Listeux de tous pays, rassurez-vous ! D’autant plus que l’on sait que la liste peut être une source de plaisir infini. Quoi de plus jubilatoire, en effet, que de biffer la chose accomplie ?  » Je ne raie pas, je fais des croix devant chaque entrée, raconte Agnès, 32 ans. Il m’arrive même d’inscrire ce que j’ai déjà fait afin d’éprouver le plaisir, ou plutôt le soulagement, de voir la ligne cochée, synonyme d’action réalisée.  » L’écrivain Marie-Hélène La-fon (2) est elle aussi une accro aux listes.  » Rayer est d’une volupté sans nom, c’est la marque concrète de mon efficience « , décrit celle pour qui la liste permet d' » inscrire et de différer son propre désir « .

Qu’elle soit chiffonnée, illisible ou immaculée, la liste est en elle-même un objet d’art. Sasha Cagen, une jeune Californienne, s’est amusée à en recenser une centaine dans son livre To-Do List, pas encore paru en Belgique. Elle anime par ailleurs un blog sur lequel elle abrite plusieurs dizaines de listes manuscrites d’internautes.  » La liste est une conversation avec soi- même, une sorte d’autobiographie.

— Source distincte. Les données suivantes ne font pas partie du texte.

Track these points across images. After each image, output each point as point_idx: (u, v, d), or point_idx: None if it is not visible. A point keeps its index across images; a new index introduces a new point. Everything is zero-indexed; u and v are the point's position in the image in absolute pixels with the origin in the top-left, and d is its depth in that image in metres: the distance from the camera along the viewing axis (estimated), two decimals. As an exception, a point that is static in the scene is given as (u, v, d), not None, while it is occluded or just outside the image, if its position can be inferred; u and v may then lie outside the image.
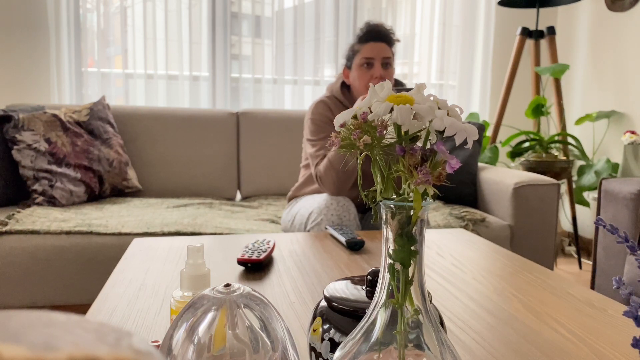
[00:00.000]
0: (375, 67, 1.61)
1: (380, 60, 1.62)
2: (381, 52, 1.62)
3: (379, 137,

C’est aussi une illustration du hasard de la pensée, qui montre comment l’esprit humain peut passer d’une idée à l’autre sans lien apparent « , déclare celle qui organise également des tournois de slam basé sur… les listes.

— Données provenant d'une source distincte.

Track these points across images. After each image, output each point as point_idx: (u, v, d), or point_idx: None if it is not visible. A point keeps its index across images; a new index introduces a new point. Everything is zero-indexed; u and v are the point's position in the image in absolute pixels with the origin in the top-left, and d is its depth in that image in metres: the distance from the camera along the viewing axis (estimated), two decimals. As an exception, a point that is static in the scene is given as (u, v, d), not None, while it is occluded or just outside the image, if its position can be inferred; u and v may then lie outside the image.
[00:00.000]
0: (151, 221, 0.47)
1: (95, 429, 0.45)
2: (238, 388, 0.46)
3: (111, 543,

Mais il ne s’agit pas seulement d’une question de forme : que de poésie dans la prose  » listeuse  » des géniaux Boris Vian (et sa Complainte du progrès), Jacques Prévert (et son Inventaire) ou Georges Perec (et ses Je me souviens) ! S’inscrivant dans la lignée ludique du créateur oulipien, l’écrivain et éditeur Jean-Loup Chiflet (3) revendique les listes comme objets de rire et de plaisir.  » Je suis un stakhanoviste des listes. D’une part, j’ai l’esprit vagabond et ne fais aucune confiance à ma mémoire. D’autre part, c’est un moyen extraordinaire de jouer avec les mots. En dressant la liste des prénoms des 20 enfants de Jean-Sébastien Bach, j’énumère des informations aussi inutiles qu’indispensables « , explique l’auteur du Coup de Chiflet, inspiré des Miscellanées de Mr. Schott, catalogue de listes aussi instructives que futiles, énorme succès de librairie. La Toile est aussi le nouveau paradis des  » listeux  » de tout poil. Que sont les moteurs de recherche sinon des générateurs infinis de listes ? De son côté, l’encyclopédie participative Wikipédia se propose de devenir  » la « liste des listes grâce à des milliers de liens renvoyant vers des sites… de listes. Une mise en abyme qui finit par donner le vertige. Et si on faisait une liste, pour s’y retrouver ?

(1) Auteur de Je ne peux pas m’arrêter de laver, vérifier, compter. Mieux vivre avec un TOC (Odile Jacob).

(2) Dernier ouvrage paru : Les Derniers Indiens

(Buchet-Chastel).

(3) Vient de paraître Suites et fin (Chiflet & Cie).

(4) Les Manuscrits de Serge Gainsbourg (Textuel).